= Parts of the exercise =
[a] Rewrite everything in the gas-concentration notebook from "data = pd.read_csv(path, index_col" down to "data2 = pd.get_dummies(data.iloc[:, 1:])", substituting "encoded_data" for "data2".
[b] Resume the gas-concentration notebook after its last line.

= Excerpted text =
-----
**Library import**

In [31]:
import numpy as np
import pandas as pd
from scipy.stats import uniform
from sklearn.linear_model import ElasticNetCV, SGDRegressor, BayesianRidge
from sklearn.feature_selection import SelectFromModel
from sklearn.neighbors import KNeighborsRegressor
from sklearn.tree import DecisionTreeRegressor
from sklearn.ensemble import AdaBoostRegressor
from sklearn.model_selection import train_test_split, GridSearchCV, RandomizedSearchCV
from sklearn import metrics
from sklearn.decomposition import PCA
from sklearn.preprocessing import StandardScaler
from sklearn.feature_selection import RFECV
from sklearn.linear_model import LinearRegression

**Data import**

In [3]:
# read in the data 
path = r"C:\Users\BrechtDewilde\Documents\Github\BDProject\data\data.csv"
data = pd.read_csv(path, index_col = 0)

# Create a particular x, y dataset for each task
data1 = data.iloc[:, 2:]
data2 = pd.get_dummies(data.iloc[:, 1:])

# for task 3 we need to create a model for each gas
ethanol = data.loc[data['gas'] == "Ethanol"].iloc[:, 2:]
ethylene = data.loc[data['gas'] == "Ethylene"].iloc[:, 2:]
ammonia = data.loc[data['gas'] == "Ammonia"].iloc[:, 2:]
acetaldehyde = data.loc[data['gas'] == "Acetaldehyde"].iloc[:, 2:]
acetone = data.loc[data['gas'] == "Acetone"].iloc[:, 2:]
toluene = data.loc[data['gas'] == "Toluene"].iloc[:, 2:]
data3 = [ethanol, ethylene, ammonia, acetaldehyde, acetone, toluene]

**Train-test split**

In [32]:
data1x_train, data1x_test, data1y_train, data1y_test = train_test_split(data1.iloc[:,1:], data1["concentration"], random_state=0)
-----
= Data =
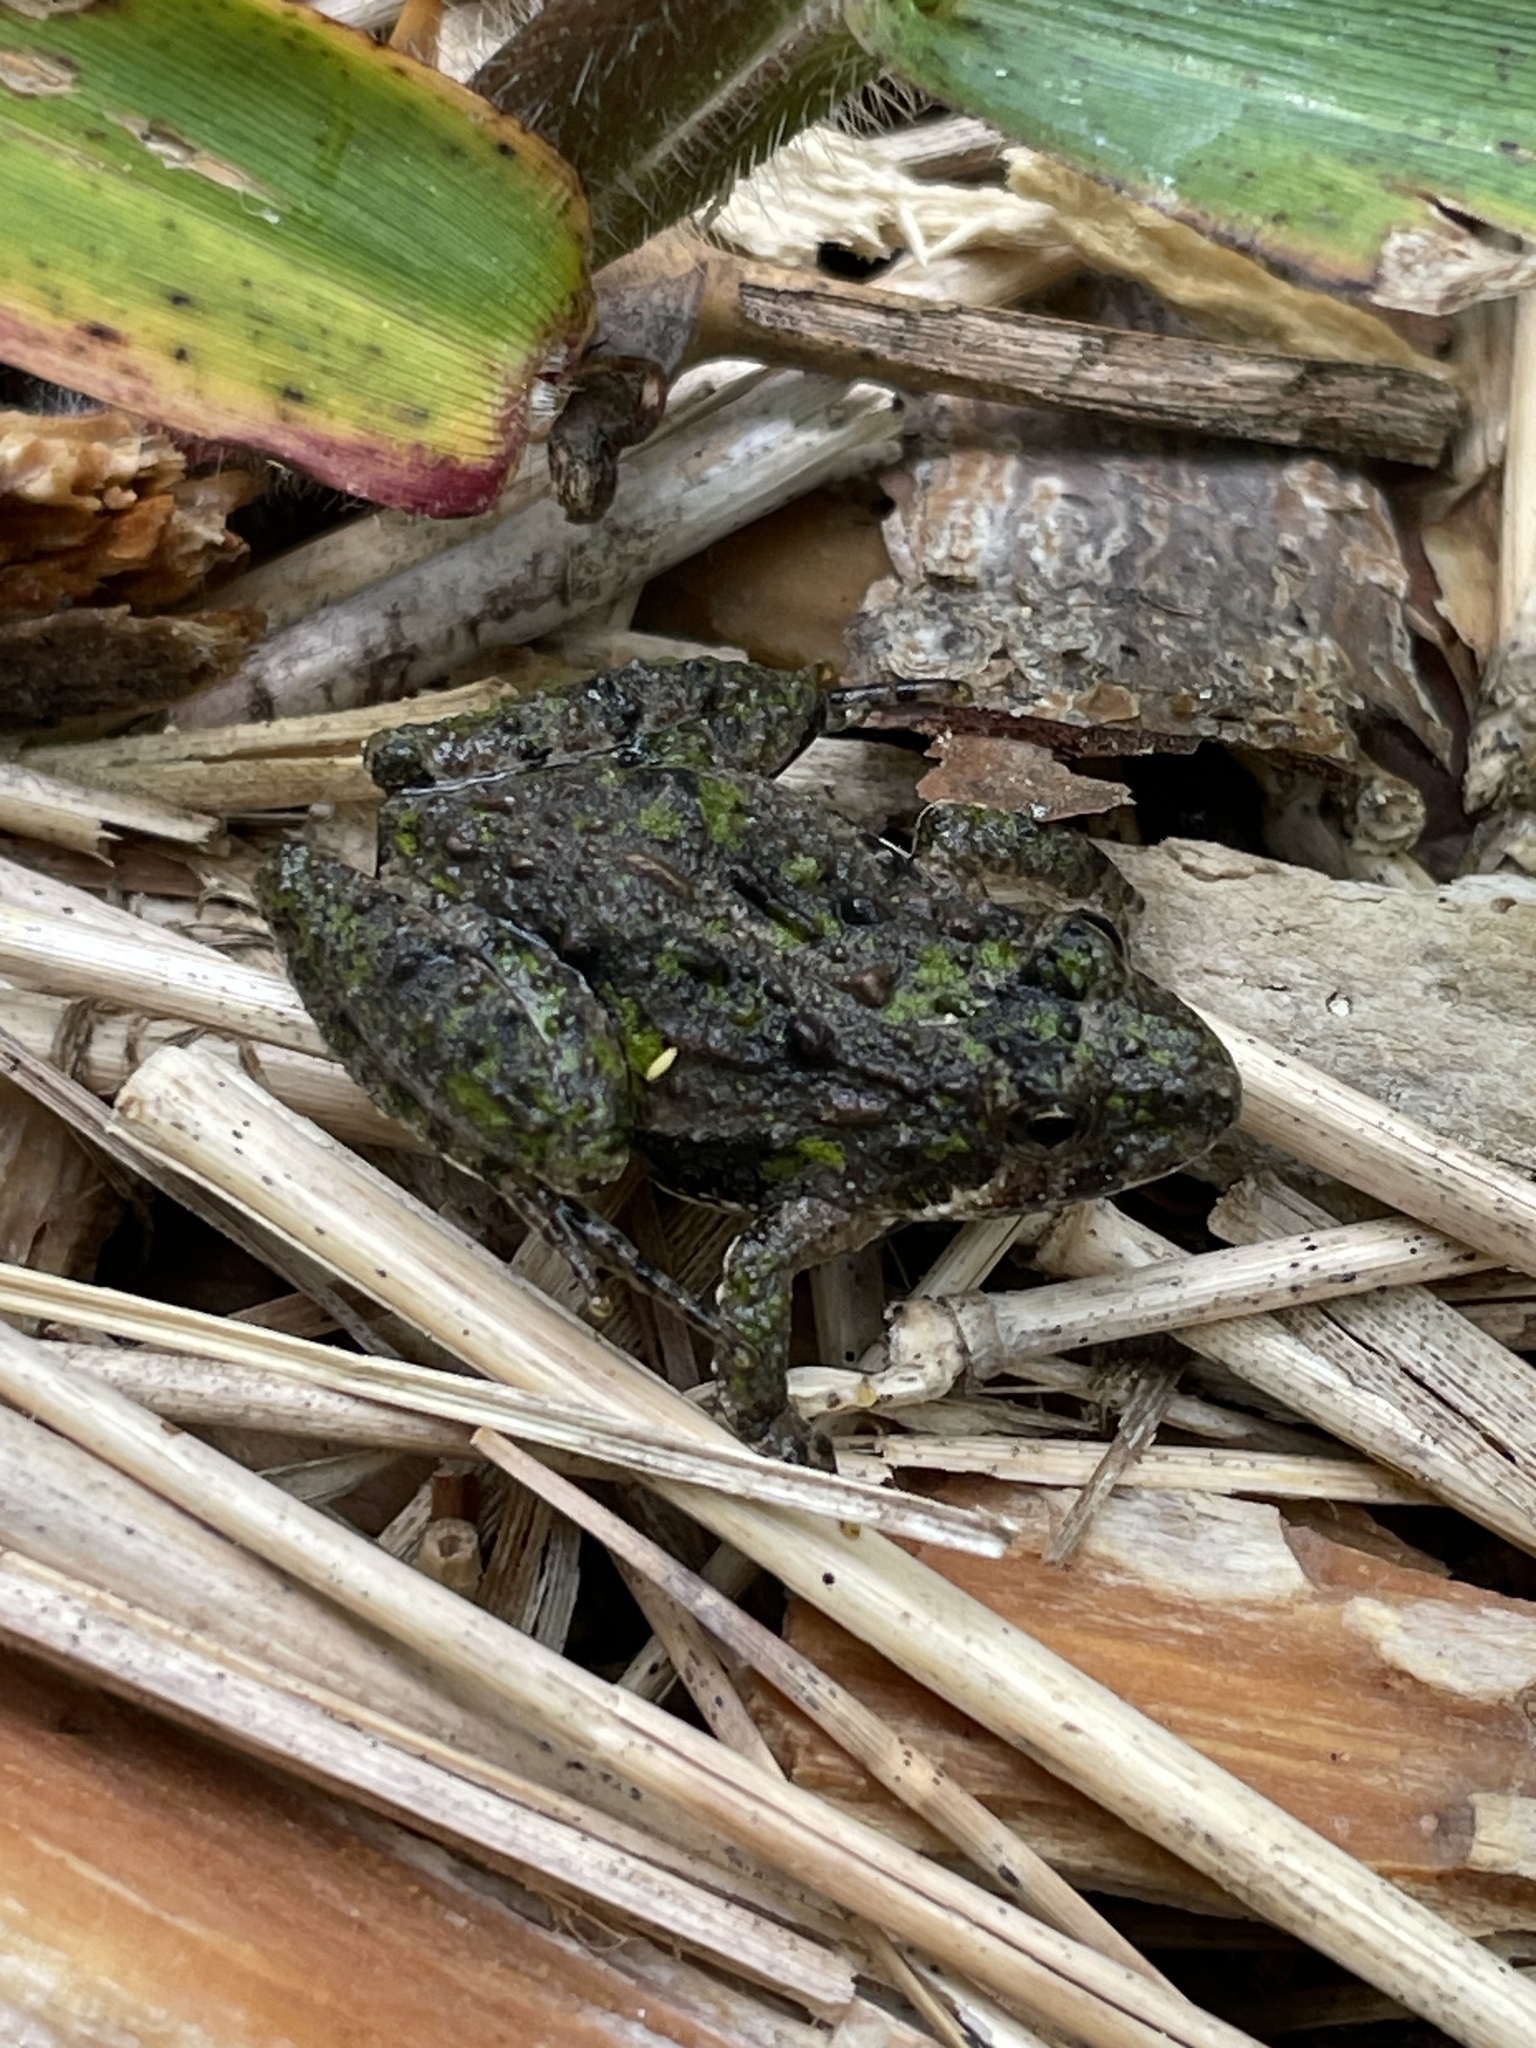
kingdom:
-----
= Exercise responses =
[a]
data = pd.read_csv(path, index_col = 0)

# Create a particular x, y dataset for each task
data1 = data.iloc[:, 2:]
encoded_data = pd.get_dummies(data.iloc[:, 1:])

[b]
data2x_train, data2x_test, data2y_train, data2y_test = train_test_split(data2.iloc[:,1:], data1["concentration"], random_state=0)

ethanol = {"xtrain": [], "xtest": [], "ytrain": [], "ytest": []} 
ethylene = {"xtrain": [], "xtest": [], "ytrain": [], "ytest": []} 
ammonia = {"xtrain": [], "xtest": [], "ytrain": [], "ytest": []} 
acetaldehyde = {"xtrain": [], "xtest": [], "ytrain": [], "ytest": []}
acetone = {"xtrain": [], "xtest": [], "ytrain": [], "ytest": []} 
toluene = {"xtrain": [], "xtest": [], "ytrain": [], "ytest": []} 

data3_splitted = [ethanol, ethylene, ammonia, acetaldehyde, acetone, toluene]
for index, df in enumerate(data3):
    data3_splitted[index]["xtrain"], data3_splitted[index]["xtest"], data3_splitted[index]["ytrain"], data3_splitted[index]["ytest"] = train_test_split(df.iloc[:,1:], df["concentration"], random_state=0)

## Dimension Reduction 
<br/> First run the train-test split again, then run the cell of the wanted dimension reduction and finally run the code and metric cell

**Feature Importance with random forest**, the feature importance will be done only on the training set.

In [25]:
# Creation of the random forest object
rf = RandomForestRegressor(100, max_depth = 10, random_state=0, n_jobs=-1)

# Create selector object that only pick the most important features  
sfm = SelectFromModel(rf, threshold=0.15)

# The randomForest will be created, the feature importances calculated and the most important features kept in memory
sfm.fit(data1x_train, data1y_train)

# The original data is transformed such that only the important features remain
data1x_train = sfm.transform(data1x_train)
data1x_test = sfm.transform(data1x_test)

# Second dataset
sfm.fit(data2x_train, data2y_train)
data2x_train = sfm.transform(data2x_train)
data2x_test = sfm.transform(data2x_test)

# Individual datasets
for index,df in enumerate(data3_splitted):
    sfm.fit(df["xtrain"], df["ytrain"])
    data3_splitted[index]["xtrain"] = sfm.transform(df["xtrain"])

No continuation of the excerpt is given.